Confusing times in the kidult wars. Do adults fear and resent kids? Or do adults want to return to childhood as much as possible?

A report last week from the UK's Children's Society claimed that "children are being prevented from playing outdoors by intolerant adults who claim they cause a noise or a nuisance". Amid the usual barrage of sample study statistics, some great and grumpy details:
One plan in Oxfordshire to set up a netball hoop on a village green was blocked because residents did not want to attract children...
There are 115 "No ball games" signs on one housing estate in Stockport, Greater Manchester...
[The report] also cited the case of an eight-year-old girl in west Somerset who was stopped from cycling down her street because a neighbour complained the wheels squeaked.
In another case, it said an irate neighbour burst a ball belonging to a three-year-old boy every time it bounced over her hedge.
The Guardian editorial notes that government policy is already aiming to build a multitude of new public parks, and hopes their success will set a standard for others.

But the play-ethical question is surely more than infrastructural: as the recent Demos report put it, it's about a culture that welcomes children in all their complexity and energy, rather than always seeking to control or pathologize them.

If adults in power developed (in the words of Rebecca Abrams) a profound "childness" (as distinct from childishness) - meaning an openness to the new, a willingness to experiment, a faith in progress - could this be a significant motivation to reform, in our education, organisations and communities?

There are signs that younger parents are beginning to forge new spaces where they can be "in play and at play" with their children, amongst their peers - see this article, 'Chill out: take the kids clubbing' in the Telegraph (not yet perfect, as the details in the article show).

Yet when enlightenment fundamentalists like the people around Spiked and the Institute of Ideas berate the playful softening of adult authority as "infantilsation" - exemplified by this piece, 'The Children Who Won't Grow Up' from Frank Furedi - then it's clear that we need a mature, multi-accented vision of what play means, both for adults and children, more than ever (see my recent columns for the San Franscican blog Brainwaves). Otherwise we'll be caught up in the same old dualities.

Might not "unruly" children, and "kidult" adults, have a better conversation than this - based on their mutual interest in play forms? And aren't there the best of psychological reasons for doing so?


:: Playa Ethics ::

Promised for a while that I'll engage with the significance of play in hip hop and African-American culture (and its powerful critique of the work ethic). But it's such a huge and interesting topic that I'm content to amass the links through the journals, and make sure I'll grapple with it properly at some future date.
How Hip-Hop Holds Blacks Back - John McWhorter "Anyone who insists that hip-hop is an urgent “critique of a society that produces the need for the thug persona”(Professor Eric Dyson) — step back and ask himself just where, exactly, the civil rights–era blacks might have gone wrong in lacking a hip-hop revolution. They created the world of equality, striving, and success I live and thrive in. Hip-hop creates nothing." Though Nobel prize winner in economics Gary Becker suggests that 'levelling the economic playing field' for young black males may involve drugs decriminalisation.

★ ★ ★ ★

Task requirements -
1) In the post on play, condense the paragraph that begins "Yet when enlightenment fundamentalists" into a shorter version that keeps its main points.
2) List every person named in the post on play.
3) Proceed with the post on play, picking up after its final sentence.

Material provided -
★ ★ ★ ★

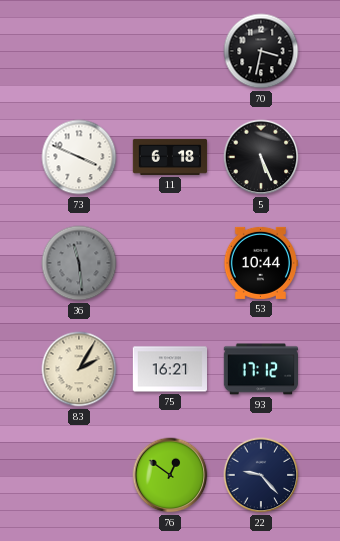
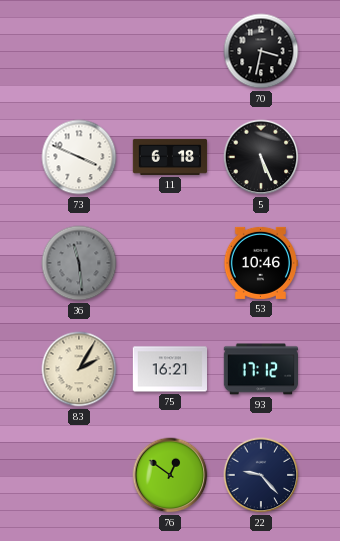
53: 10:44 -> 10:46
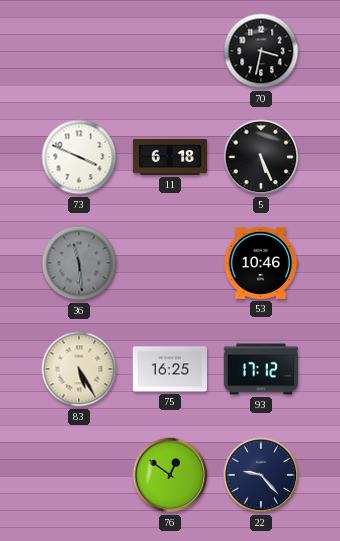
83: 2:05 -> 5:25
75: 16:21 -> 16:25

★ ★ ★ ★

Answer set -
1) Critics around Spiked and the Institute of Ideas attack the playful softening of adult authority as "infantilisation." Frank Furedi's piece 'The Children Who Won't Grow Up' is one example. This shows we need a mature, multi-accented vision of what play means for both adults and children, as the writer's Brainwaves columns argue. Without it, we will stay caught in the same old dualities.

2)
- Rebecca Abrams
- Frank Furedi
- John McWhorter
- Eric Dyson
- Gary Becker

3)
Where You're At: Notes from the Frontline of a Hip-Hop Planet - Patrick Neate "Worldwide, the gap between rich and poor, powerful and powerless... is widening by the day, and hip-hop is one of the few cultural forms that successfully bridges that gap on a global stage." More reviews here. Though does this exuberant young fan improve or disprove the thesis? (wmv file) Some lyrical insight into his predicament.

:: Ludology News ::

The computer-games intelligentsia continues to grow...and we're doing our bit. Come to our 'Playsalon' at Dundee Contemporary Arts on September 11th (ominous and appropriate date), titled 'More than a Game: The Ethics of Play'. With guests from the Beck's Futures 2003 finalists Inventory, and Vis Games (creators of 'State of Emergency').

And in the meantime, some ludology: Penetrating new books about digital play and simulation and learning... Conferences like 'The State of Play: Law, Games, and Virtual Worlds' at New York University Law School, or 'Power Up: Computer Games, Ideology and Play' in Bristol... Ambitious first-principles papers on such topics as an anatomy of games, and maturity and play... All this as the new Microsoft X-Box campaign takes an even more play-ethical turn than before: new slogan - 'It's Good To Play Together'... And has the most intellectual computer game ever just come out - 'Republic: The Revolution'?


:: Play Times ::

Bumper Summer 'Profound Fun' Issue!

(with thanks to Bernie DeKoven at DeepFun)

Mind Sports Olympiad, 16th August Manchester Play everything from Abalone to Twixt.
Sorting People, from PBS How the "racial profiling" game is often misleading

Taprats Computer-generated Islamic star patterns
You Can't Touch This (But We Already Have): Illegal Art Art playing fast and loose with commercial brands. Could Todd Haynes make his Barbie-led Karen Carpenter epic Superstar these days?

High-stakes poker Now everybody wants their geopolitical card games
The Tricycle: Reloaded Try the 'Trikke', and burn way more calories than a Segway.

The Terminator Terminated "Californians will not be trifled with!"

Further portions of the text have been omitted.